Micrograd TS

07 August, 2023

I recently went through a very detailed and well-explained Python-based project/lesson by karpathy which is called micrograd. This is a tiny scalar-valued autograd engine and a neural net on top of it. This video explains how to build such a network from scratch.

The project above is, as expected, built on Python. For learning purposes, I wanted to see how such a network may be implemented in TypeScript and came up with a 🤖 micrograd-ts repository (and also with a demo of how the network may be trained).

Trying to build anything on your own very often gives you a much better understanding of a topic. So, this was a good exercise, especially taking into account that the whole code is just a ~200 lines of TS code with no external dependencies.

The micrograd-ts repository might be useful for those who want to get a basic understanding of how neural networks work, using a TypeScript environment for experimentation.

With that being said, let me give you some more information about the project.

Project structure

micrograd/ — this folder is the core/purpose of the repo
- engine.ts — the scalar Value class that supports basic math operations like add, sub, div, mul, pow, exp, tanh and has a backward() method that calculates a derivative of the expression, which is required for back-propagation flow.
- nn.ts — the Neuron, Layer, and MLP (multi-layer perceptron) classes that implement a neural network on top of the differentiable scalar Values.
demo/ - demo React application to experiment with the micrograd code
- src/demos/ - several playgrounds where you can experiment with the Neuron, Layer, and MLP classes.

Micrograd

See the 🎬 The spelled-out intro to neural networks and back-propagation: building micrograd YouTube video for the detailed explanation of how neural networks and backpropagation work. The video also explains in detail what the Neuron, Layer, MLP, and Value classes do.

Briefly, the Value class allows you to build a computation graph for some expression that consists of scalar values.

Here is an example of how the computation graph for the a * b + c expression looks like:

Based on the Value class we can build a Neuron expression X * W + b. Here we're simulating a dot-product of matrix X (input features) and matrix W (neuron weights):

Out of Neurons, we can build the MLP network class that consists of several Layers of Neurons. The computation graph in this case may look a bit complex to be displayed here, but a simplified version might look like this:

The main idea is that the computation graphs above "know" how to do automatic back propagation (in other words, how to calculate derivatives). This allows us to train the MLP network for several epochs and adjust the network weights in a way that reduces the ultimate loss:

The following demo illustrates the training process of the Multilayer perceptron against a set of dynamically generated "circular" data, where the inner circle has positive labels (1), and the outer circle has negative labels (-1).
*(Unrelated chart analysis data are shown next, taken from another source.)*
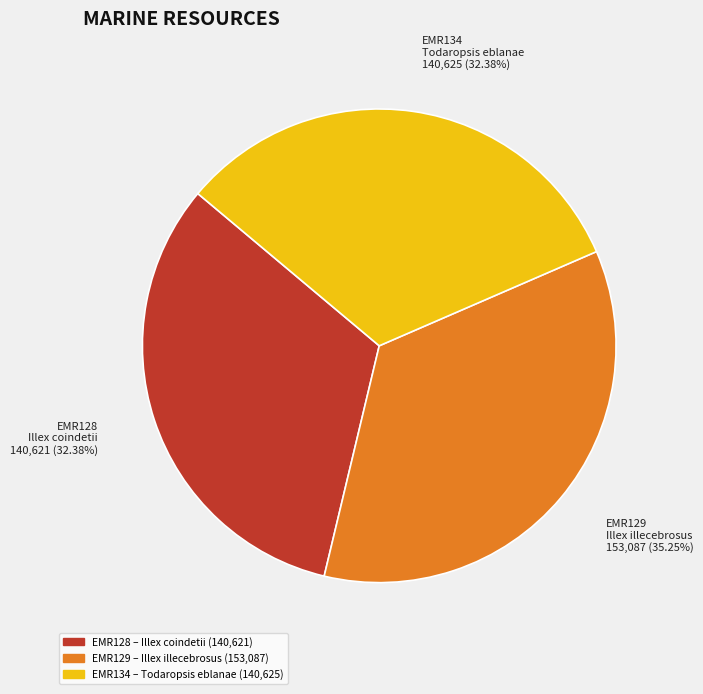

What is the ratio of the value at Illex illecebrosus to the value at Todaropsis eblanae?

1.1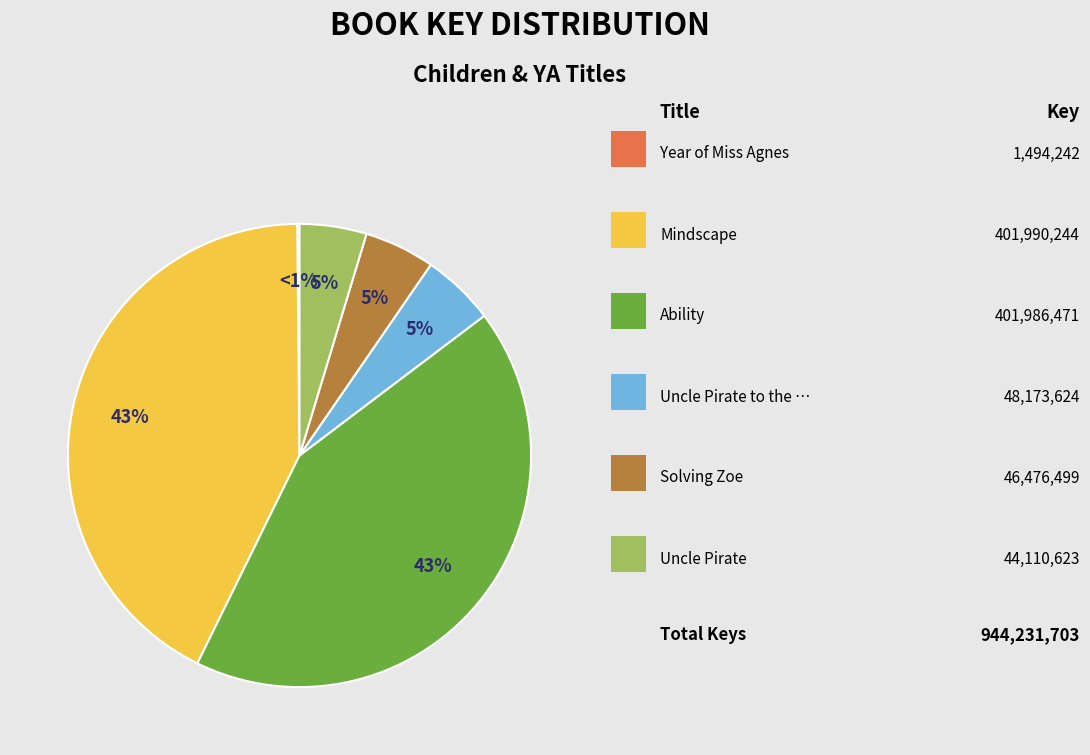

True or false: Ability accounts for 43% of the total.

True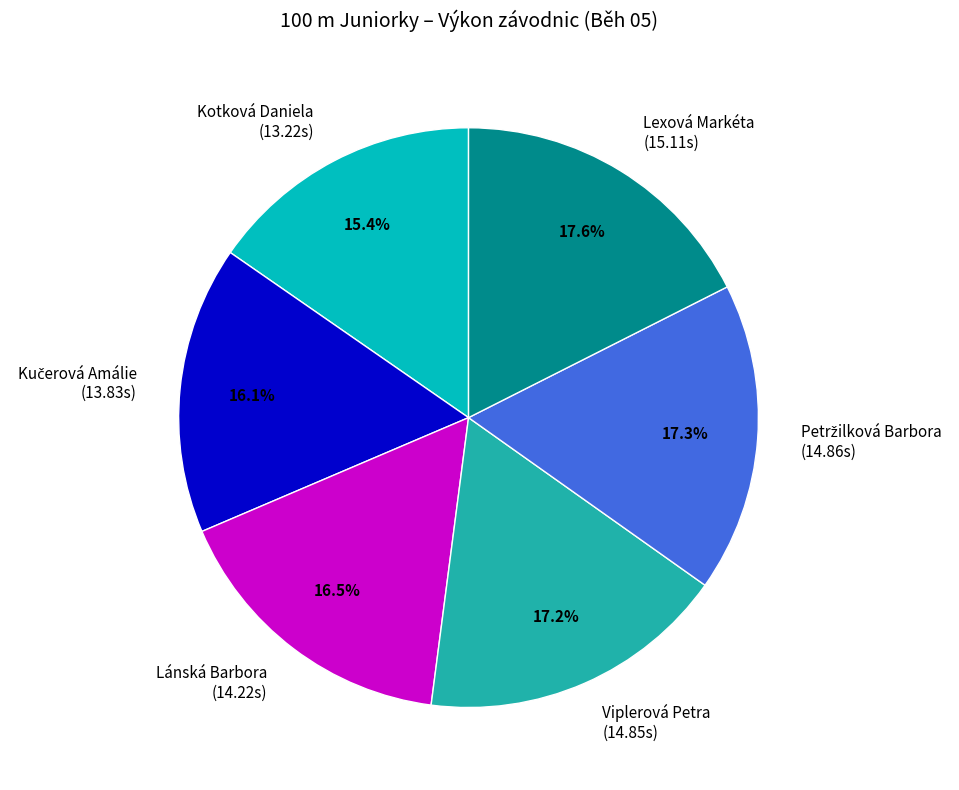

Is Lánská Barbora (14.22s) the majority of the pie?

No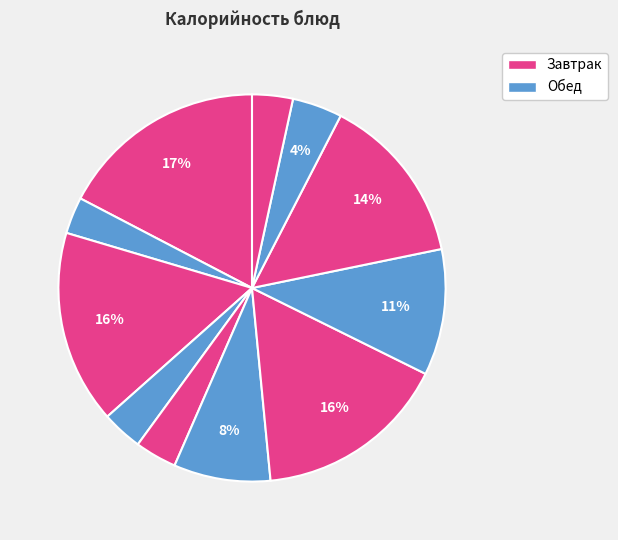

Count the number of slices in the pie.

11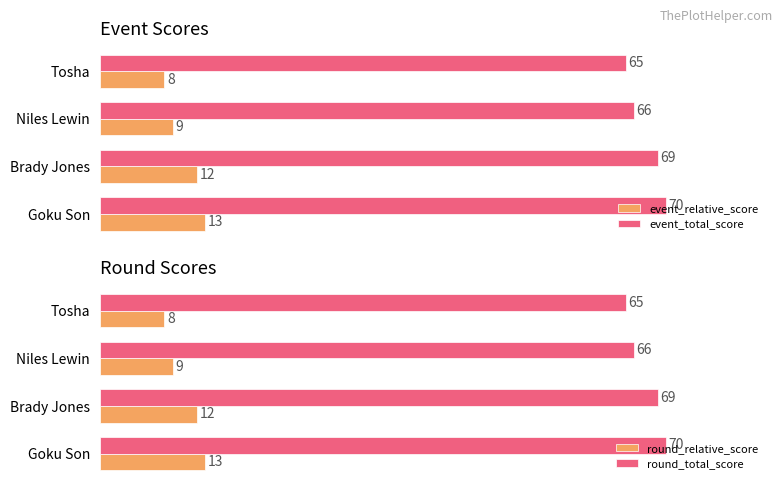

Does the chart contain stacked bars?

No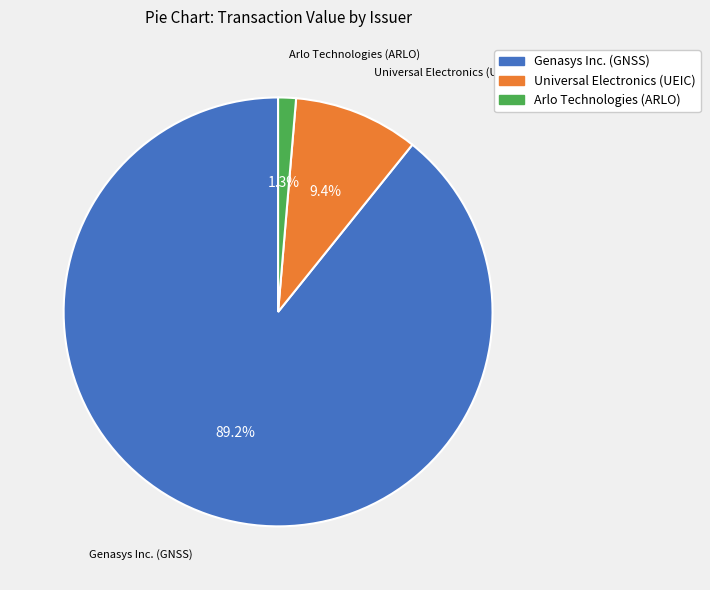

How many slices are in this pie chart?

3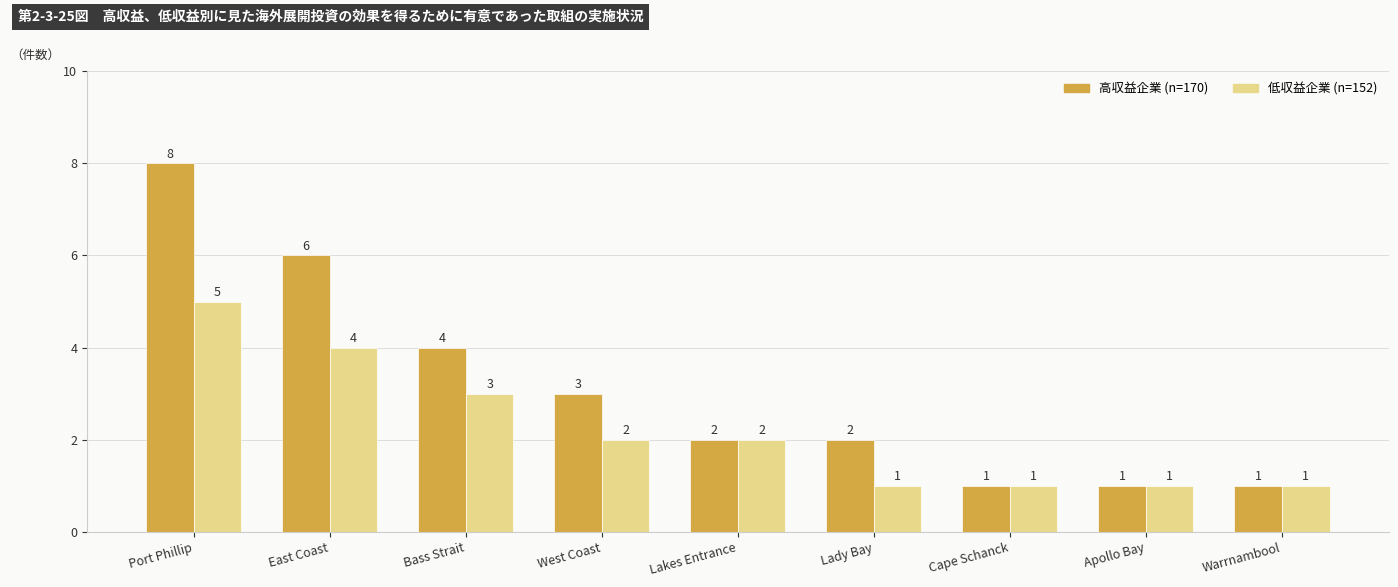

What value does the 低収益企業 (n=152) series have at Bass Strait?

3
Once the network has been trained, we test it against a uniform range of data to build a prediction heatmap: the red area is where the model predicts negative values and the green area is where the model predicts positive values.

Demo (online)

To see the online demo/playground, check the following link:

🔗 trekhleb.dev/micrograd-ts

Demo (local)

If you want to experiment with the code locally, follow the instructions below.

Setup

Clone the current repo locally.

Switch to the demo folder:

cd ./demo

Setup node v18 using nvm (optional):

nvm use

Install dependencies:

npm i

Launch demo app:

npm run dev

The demo app will be available at http://localhost:5173/micrograd-ts

Playgrounds

Go to the ./demo/src/demos/ to explore several playgrounds for the Neuron, Layer, and MLP classes.

I hope, playing around with the micrograd-ts code above and watching the video from Karpathy will be helpful at least for some of you, learners.

🎵 Here is a bit of music-driven MLP training

With a learning rate of 0.3 the training process is stable and converges to the local loss function minimum most of the time.

With a learning rate of 1, you may see how the gradient descent sometimes skips the local minimum by doing the "steps" that are too large. The learning is unstable in this case.